Turkey in 2016 was enduring one of the bloodiest stretches in its modern history. Two deadly bombings in Istanbul — in January and March of that year — had already been attributed to the Islamic State. In Ankara, bombings in February and March had killed dozens; both were claimed by the Kurdistan Freedom Hawks (TAK), which described itself as an offshoot of the outlawed Kurdistan Workers' Party, the PKK. By June, the country was on high alert. Security forces were stretched. Beyazıt Square, a major tourist and civic landmark, was just steps from the Vezneciler site. When the car exploded that morning, it landed in a district already shadowed by months of mourning.

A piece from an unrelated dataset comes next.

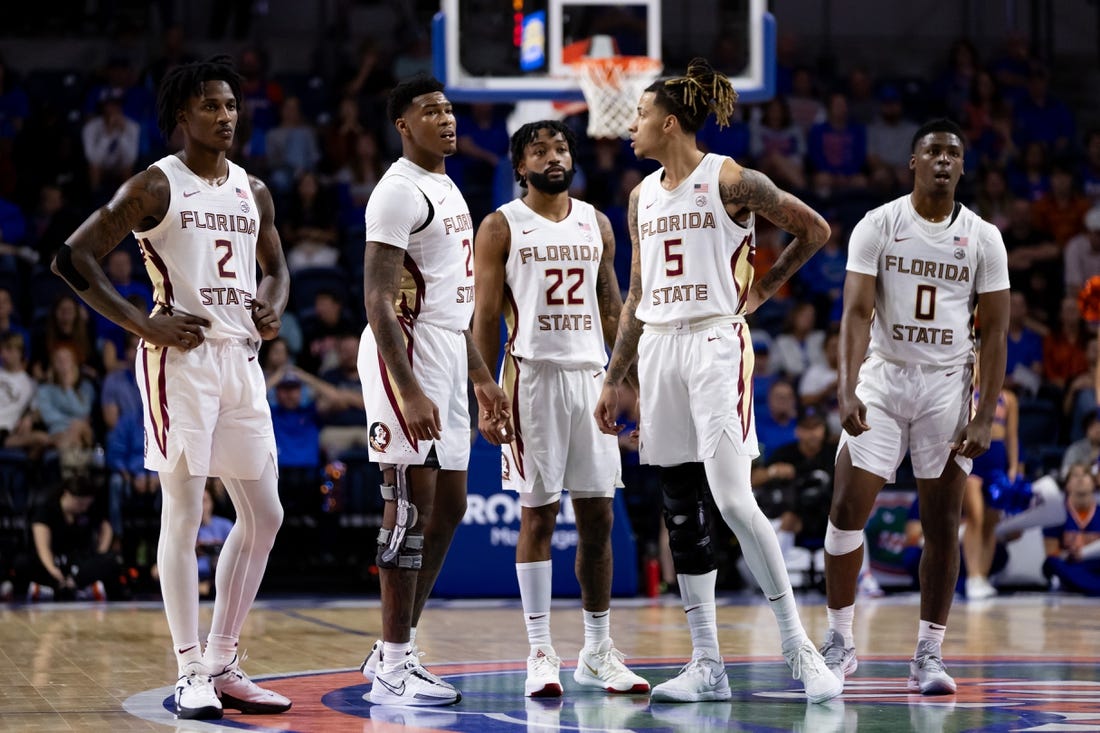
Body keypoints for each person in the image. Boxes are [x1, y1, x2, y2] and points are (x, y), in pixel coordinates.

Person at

Responsibility and Its Complexities

No organization immediately claimed the Vezneciler attack. In the hours after the bombing, security analysts named three possibilities: the PKK, the Islamic State, and the Revolutionary People's Liberation Party/Front (DHKP-C). Within days, the Kurdistan Freedom Hawks announced that the bomber was Eylem Yaşa, aged 32, codenamed Eylem Nawroz, a member of TAK's Brigade of the Immortal who had joined the organization in 2011. She was from Diyarbakır but had lived most of her life in Antalya. Attribution in attacks like this rarely resolves cleanly in public understanding; what can be said clearly is that the attack was carried out against people who did not choose to be targets, and that the perpetrators have since faced accountability: three were sentenced to life imprisonment.

Aftermath and Memory

In the immediate aftermath, the avenue around the site was closed to traffic and the Vezneciler metro station shut down. Selahattin Demirtaş, then co-leader of the pro-Kurdish Peoples' Democratic Party, called for a summit of all party leaders to find a way out of the cycle of bloodshed, saying that all of them should resign if they failed. Condolences and statements of solidarity came from India, the United States, and the European Union. The Şehzade Mosque, its windows damaged by the blast, continued to stand — as mosques in this neighborhood have through centuries of upheaval. The neighborhood of Vezneciler has since returned to its daily life, the site of the attack absorbed back into the ordinary texture of a city that has had to carry a great deal of grief.

From the Air

Coordinates: 41.012°N, 28.959°E. The Vezneciler district lies in the Fatih peninsula of Istanbul's European side, clustered around the historic university quarter south of the Golden Horn. The 16th-century Şehzade Mosque — one of Mimar Sinan's masterworks, with its distinctive cascade of domes — is the most identifiable landmark from the air near this site. Beyazıt Square and the Istanbul University campus are immediately adjacent. Istanbul Airport (LTFM) is approximately 40 km to the northwest. Viewing altitude: 2,000–3,000 feet along the Golden Horn approach offers a clear line of sight to the Fatih mosque cluster.